Fortuitously, COVID-19 has struck at the beginning of the winter season when the base team can sit tight and the office moves into planning mode. Technology has enabled home working that surprised many with how effective it was. Zoom conferencing has given us the face-to-face connection and insights into everyone’s personal space. The electronic background hints at hobbies, interests and other lives. It has personalized the connection, moving people along from colleague to partner in work. It reinforces the team dynamic of gaining strength through adversity. Zoom fatigue is the corollary when natural breaks are missed, the work is all done behind a screen and the pressure valve of spontaneous humor in the coffee room is a distant memory.

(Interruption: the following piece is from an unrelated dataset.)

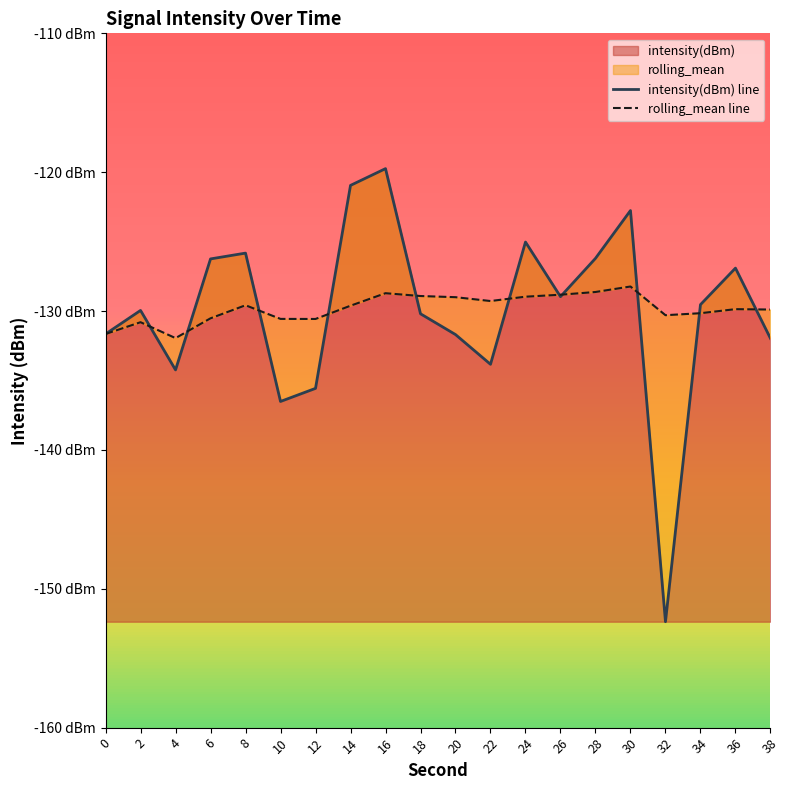

Which series has the largest total across all categories?

rolling_mean line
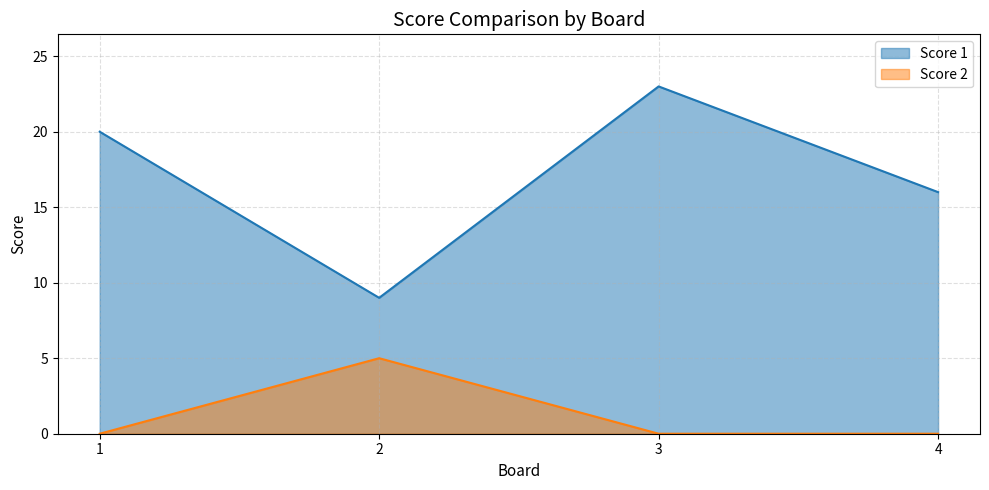

At which category is the sum across all series the highest?

3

In Antarctica, motivation, openness and tolerance has always been needed to live and work together, more so during the long dark months of the winter. The weather and darkness will conspire to keep everyone on base and we lose opportunities for walking, skiing and undergo numerous seasonal changes. The physical hibernation can lead to a mental fugue, ripe for dissatisfaction and anger. Acceptance and stoicism could be seen as a lack of imagination and a trait of successful overwinterers. I would argue that it is the richness of the imagination that sets them apart. It is important to keep a sense of curiosity, of humor and find joy in small things. To be at peace with the passage of time and have your fill of the opportunities presented.
COVID-19 has delivered a moment of reckoning, where the old paradigms have fallen short. It may just have taught us the value of human endeavor, connection and cooperation, three things that, upon reflection, made me apply for a job in Antarctica in the first place.